Griselda salió de la casa en su cabalgadura y se vino directamente a avisarnos de la desgracia. ¿Qué más ocurrió? Salimos casi de inmediato y todavía no amanecía cuando llegamos a la casa de Franz. Anoche estaba Ledesma con nosotros, es un capador de borregos que recorre las estancias. A él lo mandamos a Puerto Nuevo para que avisara a la policía. Más tarde se nos unió con una pareja de carabineros -concluyó Aguirre.

– Debo ir a la casa del difunto. ¿Pueden ayudarme?

– Claro. Deje que amanezca y partimos. Los caballos necesitan unas horas de descanso -indicó Mansur, pero no pudo seguir hablando pues en ese preciso instante escuchamos los cascos de un caballo acercándose al galope.

Mansur salió a la puerta.

– Doctor. Es el animal de Griselda -llamó desde afuera.

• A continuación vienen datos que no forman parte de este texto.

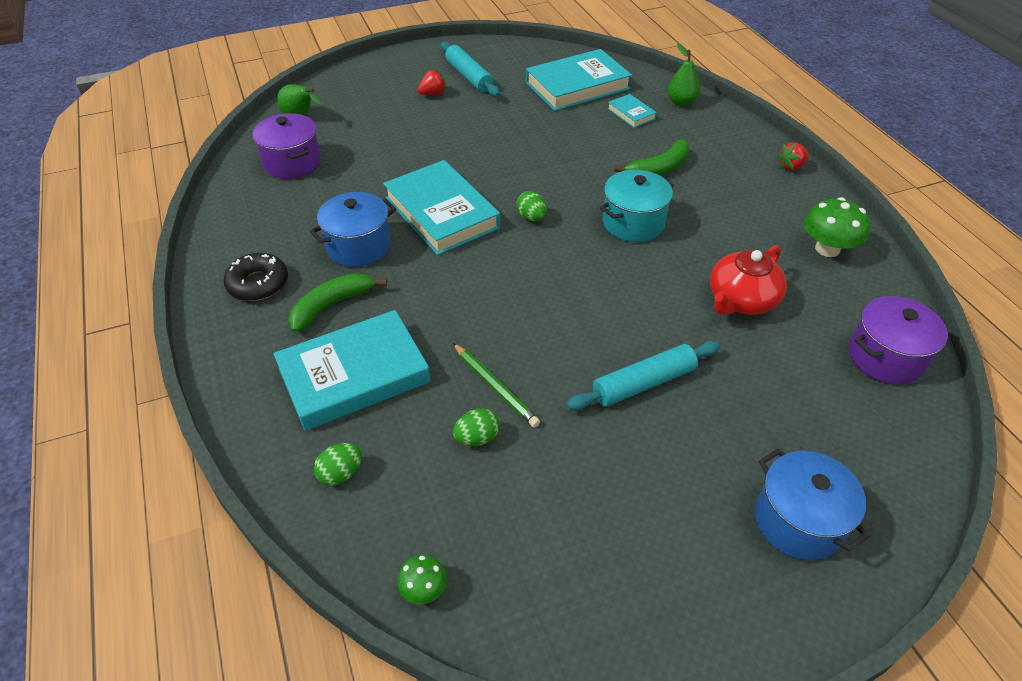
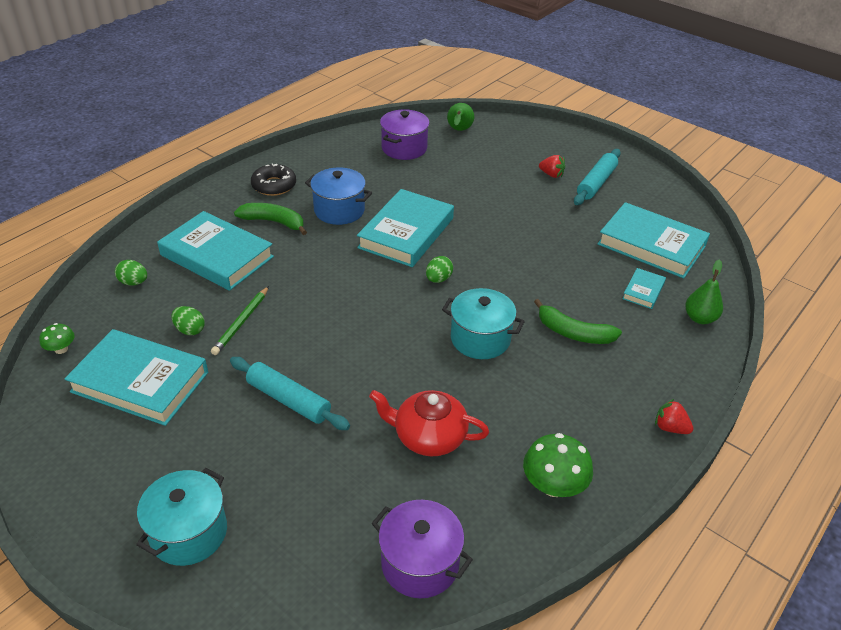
camera: 60 degrees right, 5 degrees down
(541, 511) = (140, 382): none -> turquoise book
(798, 521) = (189, 533): blue pot -> turquoise pot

Ana sellevó las dos manos a la boca.

– Mierda. Griselda se quedó sola allá -masculló Aguirre.

Saltamos de las sillas y el ruido despertó al abuelo.

– El viejo Franz. Usted también quiere ir donde el viejo Franz. No me pegue. Le diré cómo se llega -gimió buscando el amparo de Etelvina.

– Tranquilo, abuelo. Estás soñando -dijo Aguirre.

– No. El otro hombre que preguntó por el viejo Franz me pegó. Ahora me acuerdo. No dejen que me pegue.

– ¿.Cuándo le pegó el otro hombre, abuelo? Acuérdese. ¿Cuándo?

– No lo sé. Venía en un carro verde. No tenía caballo.

Salimos. Mansur maldecía el cansancio de sus caballos. Aguirre tomó una lámpara y nos lanzamos a revisar el camino. No nos costó dar con las huellas de neumáticos y con la enorme pista dejada por Galinsky: al borde del camino brillaba una cajetilla de alemanísimos cigarrillos Revals.

– ¿Por dónde? pregunté ya trepado a la motocicleta.

– Derecho hasta el puesto postal. Luego siga la quebrada. Lo seguimos en una hora -respondió Aguirre.

Empezaba a amanecer cuando topé con la construcción levantada sobre pilotes. Antes de salir del camino detuve el vehículo, levanté el asiento y tomé la Browning. El sonido de la bala entrando en la recámara fue el primer signo de vida que escuchó la pampa.